Mwanakatwe further stated that “the rebasing of the Gross Domestic Product – GDP will provide reliable and updated information on the current size and structure of the national economy”.
The Finance Minister stated that “the rebasing will also provide Government with an opportunity to update and develop appropriate social and economic indicators to measure progress in achieving the objectives”
Once rebased, the country’s GDP is expected to expand by over 20%. The current debt to GDP ratio which is mostly used by most government lenders and multilateral institutions like the World Bank and the International Monetary Fund – IMF use is being based on a GDP number last rebased in 2012.
Some of the economic areas expected to contribute to the expansion of the GDP number for Zambia includes the Livestock and Fish farming economic sub-sector.
The other notable sector that has expanded massively between 2010 and 2018 is the Roads and Transport industry whose expansion has been clearly seen from expanded road infrastructure and tolls as well as air-traffic expansion and infrastructure.
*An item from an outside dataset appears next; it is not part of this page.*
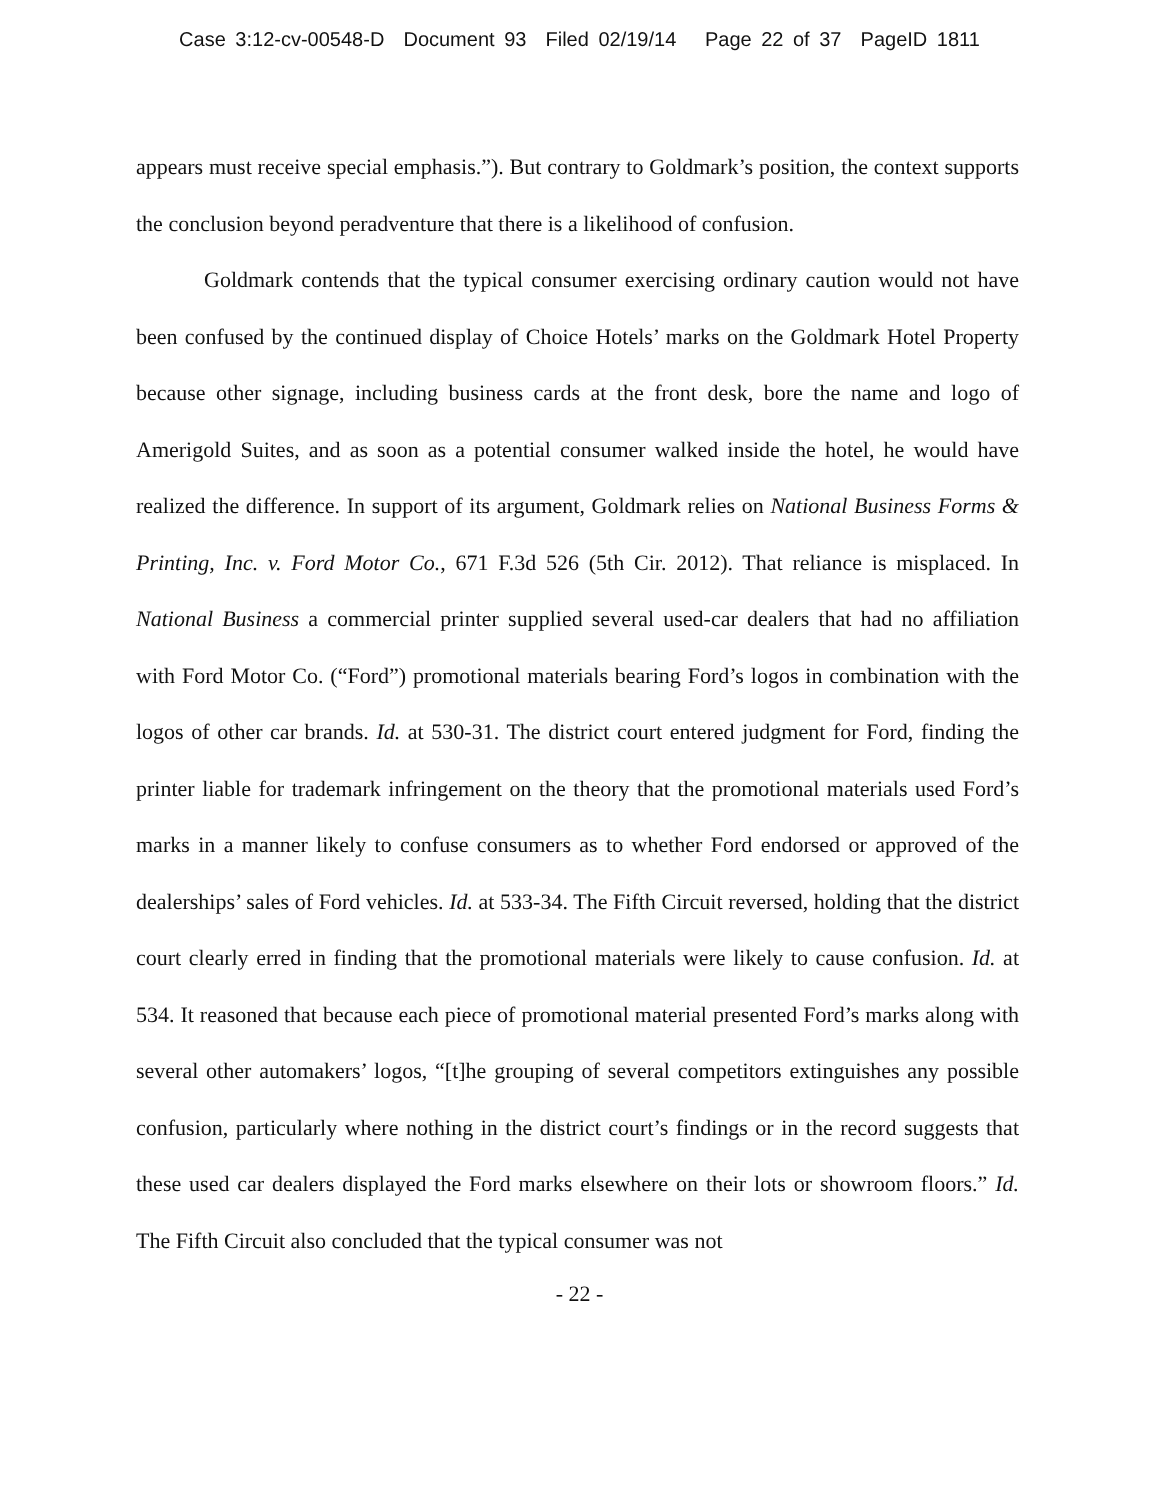Case 3:12-cv-00548-D Document 93 Filed 02/19/14 Page 22 of 37 PageID 1811
appears must receive special emphasis.”). But contrary to Goldmark’s position, the context supports the conclusion beyond peradventure that there is a likelihood of confusion.
Goldmark contends that the typical consumer exercising ordinary caution would not have been confused by the continued display of Choice Hotels’ marks on the Goldmark Hotel Property because other signage, including business cards at the front desk, bore the name and logo of Amerigold Suites, and as soon as a potential consumer walked inside the hotel, he would have realized the difference. In support of its argument, Goldmark relies on National Business Forms & Printing, Inc. v. Ford Motor Co., 671 F.3d 526 (5th Cir. 2012). That reliance is misplaced. In National Business a commercial printer supplied several used-car dealers that had no affiliation with Ford Motor Co. (“Ford”) promotional materials bearing Ford’s logos in combination with the logos of other car brands. Id. at 530-31. The district court entered judgment for Ford, finding the printer liable for trademark infringement on the theory that the promotional materials used Ford’s marks in a manner likely to confuse consumers as to whether Ford endorsed or approved of the dealerships’ sales of Ford vehicles. Id. at 533-34. The Fifth Circuit reversed, holding that the district court clearly erred in finding that the promotional materials were likely to cause confusion. Id. at 534. It reasoned that because each piece of promotional material presented Ford’s marks along with several other automakers’ logos, “[t]he grouping of several competitors extinguishes any possible confusion, particularly where nothing in the district court’s findings or in the record suggests that these used car dealers displayed the Ford marks elsewhere on their lots or showroom floors.” Id. The Fifth Circuit also concluded that the typical consumer was not
- 22 -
The last GDP rebasing exercise in 2012 saw Zambia’s gross domestic product expand by over 25% after a rebasing exercise that updated the base year from 1994 to 2010 according to the Central Statistics Office.
The need for a rebasing exercise is also imminent as government revenue has been expanding aggressively. A check in the current budget shows that the 2019 budget has expanded by about 21% year on year.
Zambia needs to fund its huge infrastructure gap across its ten regions/provinces. The 2019 budget saw the country announce plans to scrap VAT and replace it with a sales tax, an exercise if successful will result in the addition of about USD1 billion annual revenue to the treasury.